Since 1995, when Muralitharan was called for throwing during Sri Lanka's tour of Australia, he has bowled under the scrutiny of umpires from practically every cricket-playing country. None of them -- and in this category let me put Steve Bucknor, Srinivas Venkataraghavan, V.K. Ramasamy and plenty of others -- have seen anything wrong with his action.
English, Indian, Sri Lankan, Zimbabwean, South African, West Indian... umpires of any one of a dozen persuasions have stood in matches in which he has bowled. Are Australian umpires following a different set of criteria when they officiate? Could that also be the reason why they never call either Glenn McGrath or Shane Warne for no-balls under the front-foot rule?
Back to Muralitharan. Last summer in England, he took 16 wickets in a Test as England crashed to defeat. Coach David Lloyd tried to blackball the Sri Lankan but failed. Indeed, Lloyd was pulled up by his own board. As Muralitharan has become more and more of a match-winner, he has attracted more and more attention.
There are some questions here which beg answers. The ICC has reportedly cleared Muralitharan's action. And unless something has changed overnight, the ICC is the worldwide ruling body of the game. Does Australia have different rules to operate by? If we assume that Australia is the sole beacon of morality (remember Mark Waugh's claim to the bribery inquiry in Pakistan?) in the corrupt cricket world, then why is the ICC covering up for Muralitharan?

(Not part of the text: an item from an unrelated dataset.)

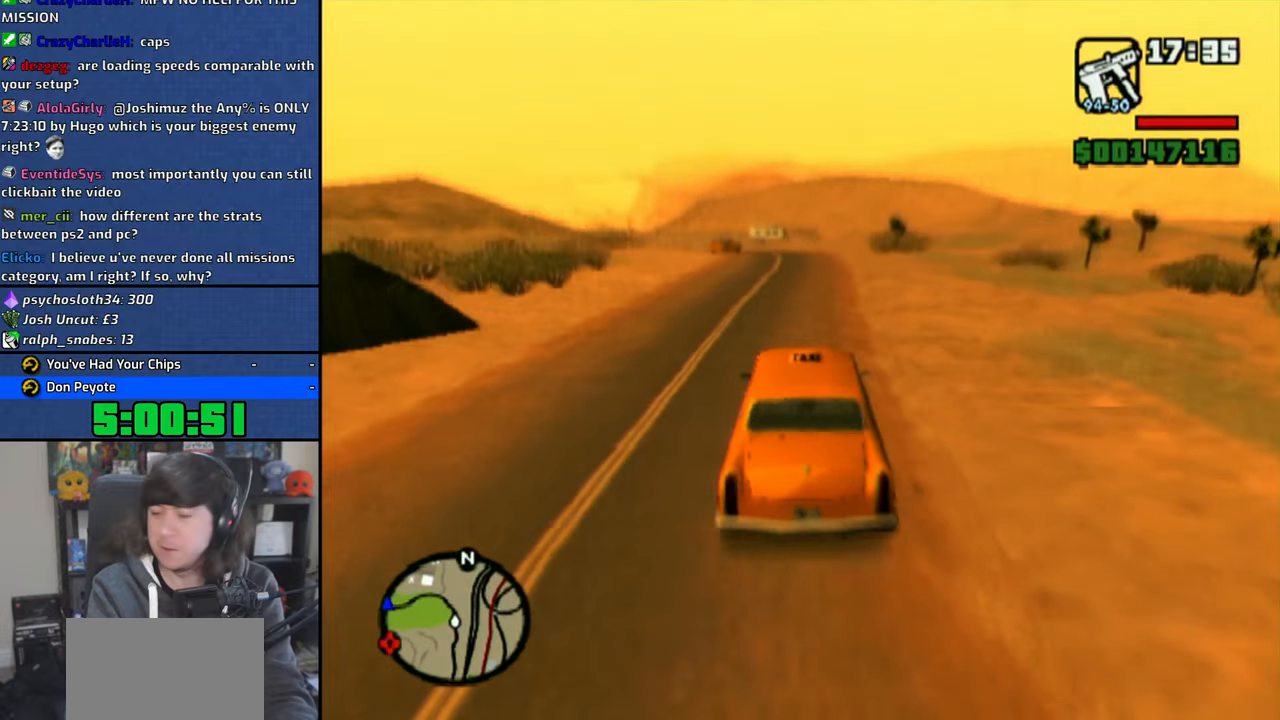
{"dt_ms": 500, "buttons": ["SQUARE"], "left_stick": "center", "right_stick": "center", "events": [[233, "SQUARE", "down"], [233, "left_stick", "left"], [300, "SQUARE", "up"], [316, "left_stick", "center"], [366, "SQUARE", "down"]]}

It is pertinent to remember here that there have been campaigns in times gone by to try and rein in cricketing nations which were gaining ascendancy in the game. It has happened with the West Indies and more than one writer has detailed how the cricket establishment repeatedly changed the laws of the game when the West Indies were threatening to dominate.
The first time in the 1950s, when Sonny Ramadhin and Alf Valentine were bamboozling the opposition, the front-foot lbw law was changed. Not many seasons after that, at Edgbaston, Colin Cowdrey and Peter May used their pads to negate everything which the two spinners could throw at them in a partnership of 411. The spin twins never recovered from this.
The next time the West Indies threatened to dominate was in the 1960s and Wesley Hall and Charlie Griffith were the instruments. A campaign began to label Griffith a chucker (Richie Benaud was in the forefront); it succeeded to some extent but did not daunt the fierce Barbadian. Then the front foot no-ball rule was introduced. The pair were reined in.
The last time the cricketing authorities attempted to rein in the West Indies, their success was limited. Clive Lloyd's four-man pace battery had started its triumphant run and the question of bouncers was raised. Mind you, it had never been a bother when John Snow and David Brown were running amuck, nor when Dennis Lillee and Jeff Thomson were causing havoc in the ranks of opposing teams. This time, the move met with limited success. By this time, of course, the other cricket-playing nations were not mere pushovers; they had much more of a voice in matters than they had had during earlier eras.
This may or may not be relevant to the Muralitharan affair. But it must be borne in mind that a desire to adhere to the rules is not the only factor that drives people in the game. There are other factors at play as well.